2. Open up the Activity Monitor and force quit SystemUIServer. When it reopens, your menu bar will be Spotlight free.

This disables it on Tiger. It's a bit different for Leopard.
 
Pulled the Leopard trigger, seems to work fine. I remember using Leopard on a DVI PowerBook (512 MB of RAM, 667MHz, totally unsupported :p). It definitely needs some RAM though, so with more money coming in this week, I should get some RAM.
 
TenFourFox is laggy, and I don't like the UI. So yeah. Not hating, just personal.

I actually do like the UI, you can add FireFox themes to it and everything, but its gotten pretty slow on my G4, so I've started using Webkit. At first TFF was fast, but Webkit now seems much faster. :)
 
TenFourFox is laggy, and I don't like the UI. So yeah. Not hating, just personal.
Ahhh, but this is where the advantage is to T4Fx. Just like regular Firefox you can go to about:config and edit your settings. Anything that applies to speeding up Firefox applies here. And there are oodles of about:config options out there to tweak Firefox.

Initialpaintdelay, pipelining, maxserverrequests, etc, etc.

You can't really do that with Safari or Webkit. It is what it is.

However, that all said, I get personal preference. We all like our own thing.

----------

I actually do like the UI, you can add FireFox themes to it and everything, but its gotten pretty slow on my G4, so I've started using Webkit. At first TFF was fast, but Webkit now seems much faster. :)
Try tweaking settings in about:config
 
...And you like the wrong thing! Just kidding. :)
I'll have to try to speed up TFF in about:config.
LOL! If you have questions, ask. I've got my config tweaked to within a micron of it's life.
 
LOL! If you have questions, ask. I've got my config tweaked to within a micron of it's life.

Well, back to TFF. Would you provide assistance for about:config. At this point, I didn't know you could apply themes and make it faster, so I'd definitely like to give it another go.
 
Well, back to TFF. Would you provide assistance for about:config. At this point, I didn't know you could apply themes and make it faster, so I'd definitely like to give it another go.

The thing is, there's really not hundreds of themes like in Chrome, and not all of them are compatible with TFF. But there are several themes that are, and look cool as well. :cool:
 
Well, back to TFF. Would you provide assistance for about:config. At this point, I didn't know you could apply themes and make it faster, so I'd definitely like to give it another go.
Take a look here. :)

As to "themes," there are lots. And some while saying not compatible can forcibly installed.

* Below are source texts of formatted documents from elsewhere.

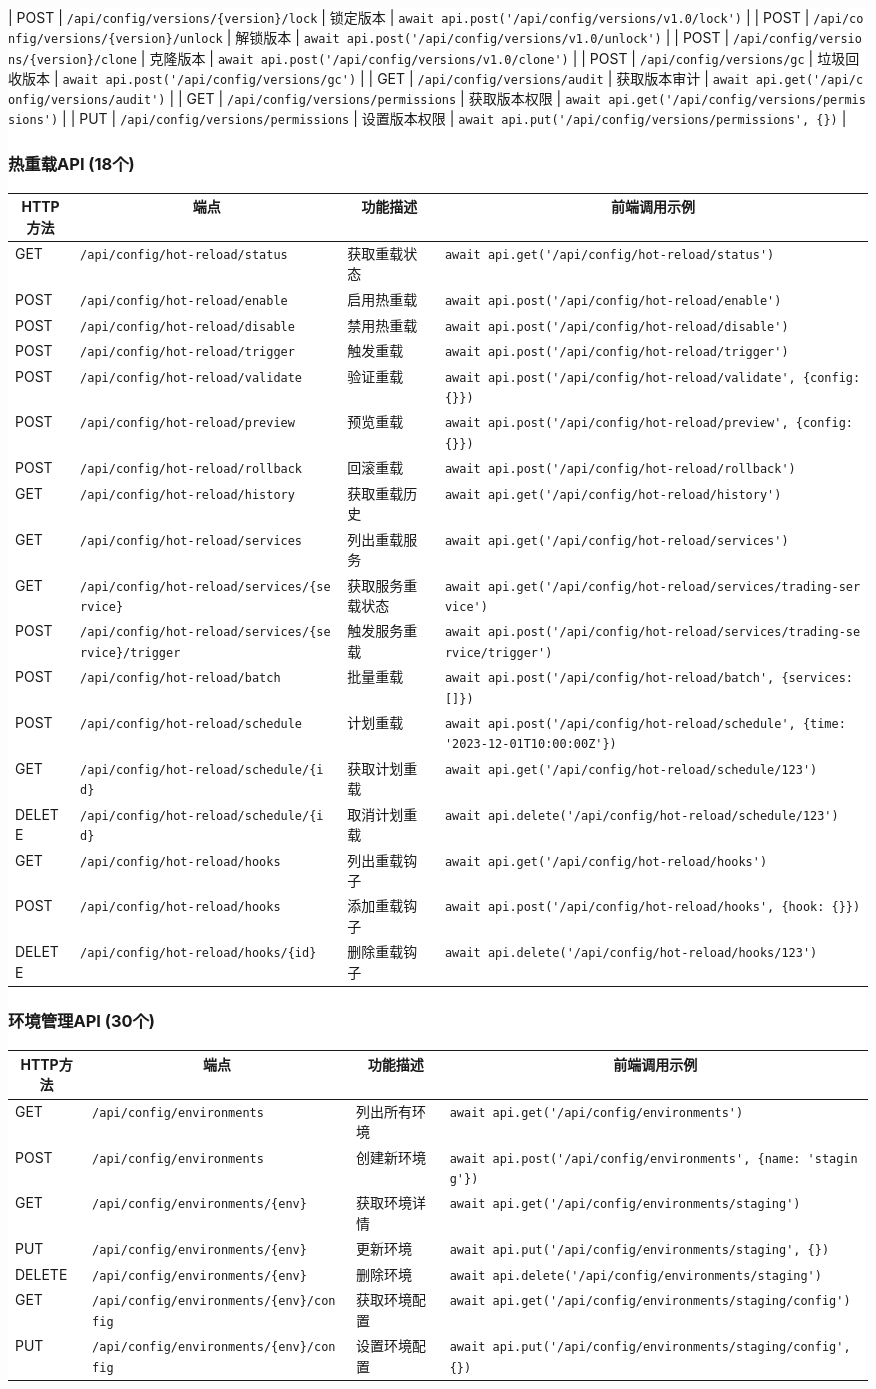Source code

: | POST | `/api/config/versions/{version}/lock` | 锁定版本 | `await api.post('/api/config/versions/v1.0/lock')` |
| POST | `/api/config/versions/{version}/unlock` | 解锁版本 | `await api.post('/api/config/versions/v1.0/unlock')` |
| POST | `/api/config/versions/{version}/clone` | 克隆版本 | `await api.post('/api/config/versions/v1.0/clone')` |
| POST | `/api/config/versions/gc` | 垃圾回收版本 | `await api.post('/api/config/versions/gc')` |
| GET | `/api/config/versions/audit` | 获取版本审计 | `await api.get('/api/config/versions/audit')` |
| GET | `/api/config/versions/permissions` | 获取版本权限 | `await api.get('/api/config/versions/permissions')` |
| PUT | `/api/config/versions/permissions` | 设置版本权限 | `await api.put('/api/config/versions/permissions', {})` |

### 热重载API (18个)
| HTTP方法 | 端点 | 功能描述 | 前端调用示例 |
|----------|------|----------|--------------|
| GET | `/api/config/hot-reload/status` | 获取重载状态 | `await api.get('/api/config/hot-reload/status')` |
| POST | `/api/config/hot-reload/enable` | 启用热重载 | `await api.post('/api/config/hot-reload/enable')` |
| POST | `/api/config/hot-reload/disable` | 禁用热重载 | `await api.post('/api/config/hot-reload/disable')` |
| POST | `/api/config/hot-reload/trigger` | 触发重载 | `await api.post('/api/config/hot-reload/trigger')` |
| POST | `/api/config/hot-reload/validate` | 验证重载 | `await api.post('/api/config/hot-reload/validate', {config: {}})` |
| POST | `/api/config/hot-reload/preview` | 预览重载 | `await api.post('/api/config/hot-reload/preview', {config: {}})` |
| POST | `/api/config/hot-reload/rollback` | 回滚重载 | `await api.post('/api/config/hot-reload/rollback')` |
| GET | `/api/config/hot-reload/history` | 获取重载历史 | `await api.get('/api/config/hot-reload/history')` |
| GET | `/api/config/hot-reload/services` | 列出重载服务 | `await api.get('/api/config/hot-reload/services')` |
| GET | `/api/config/hot-reload/services/{service}` | 获取服务重载状态 | `await api.get('/api/config/hot-reload/services/trading-service')` |
| POST | `/api/config/hot-reload/services/{service}/trigger` | 触发服务重载 | `await api.post('/api/config/hot-reload/services/trading-service/trigger')` |
| POST | `/api/config/hot-reload/batch` | 批量重载 | `await api.post('/api/config/hot-reload/batch', {services: []})` |
| POST | `/api/config/hot-reload/schedule` | 计划重载 | `await api.post('/api/config/hot-reload/schedule', {time: '2023-12-01T10:00:00Z'})` |
| GET | `/api/config/hot-reload/schedule/{id}` | 获取计划重载 | `await api.get('/api/config/hot-reload/schedule/123')` |
| DELETE | `/api/config/hot-reload/schedule/{id}` | 取消计划重载 | `await api.delete('/api/config/hot-reload/schedule/123')` |
| GET | `/api/config/hot-reload/hooks` | 列出重载钩子 | `await api.get('/api/config/hot-reload/hooks')` |
| POST | `/api/config/hot-reload/hooks` | 添加重载钩子 | `await api.post('/api/config/hot-reload/hooks', {hook: {}})` |
| DELETE | `/api/config/hot-reload/hooks/{id}` | 删除重载钩子 | `await api.delete('/api/config/hot-reload/hooks/123')` |

### 环境管理API (30个)
| HTTP方法 | 端点 | 功能描述 | 前端调用示例 |
|----------|------|----------|--------------|
| GET | `/api/config/environments` | 列出所有环境 | `await api.get('/api/config/environments')` |
| POST | `/api/config/environments` | 创建新环境 | `await api.post('/api/config/environments', {name: 'staging'})` |
| GET | `/api/config/environments/{env}` | 获取环境详情 | `await api.get('/api/config/environments/staging')` |
| PUT | `/api/config/environments/{env}` | 更新环境 | `await api.put('/api/config/environments/staging', {})` |
| DELETE | `/api/config/environments/{env}` | 删除环境 | `await api.delete('/api/config/environments/staging')` |
| GET | `/api/config/environments/{env}/config` | 获取环境配置 | `await api.get('/api/config/environments/staging/config')` |
| PUT | `/api/config/environments/{env}/config` | 设置环境配置 | `await api.put('/api/config/environments/staging/config', {})` |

For instance, my theme is FTDeepDark. The dev only makes it for Windows or UNIX/Linux. But I force-installed the UNIX/Linux one and it works just fine.

----------

The thing is, there's really not hundreds of themes like in Chrome, and not all of them are compatible with TFF. But there are several themes that are, and look cool as well. :cool:
Firefox had themes well before Chrome ever got on the scene. Any FF theme is compatible with T4Fx. See above about my comment on themes.

You can find all this stuff at addons.mozilla.org. Major resource there.

----------

I'll get a breakdown of what my config file reads when I get home later in order to show some more of the optimizations.

A few addons work wonders too. AdBlockEdge, NoScript, RequestPolicy, etc. All of those can control the crap coming at your browser that bogs things down.

I'll get back to you guys. For now, that link I posted is a pretty good start.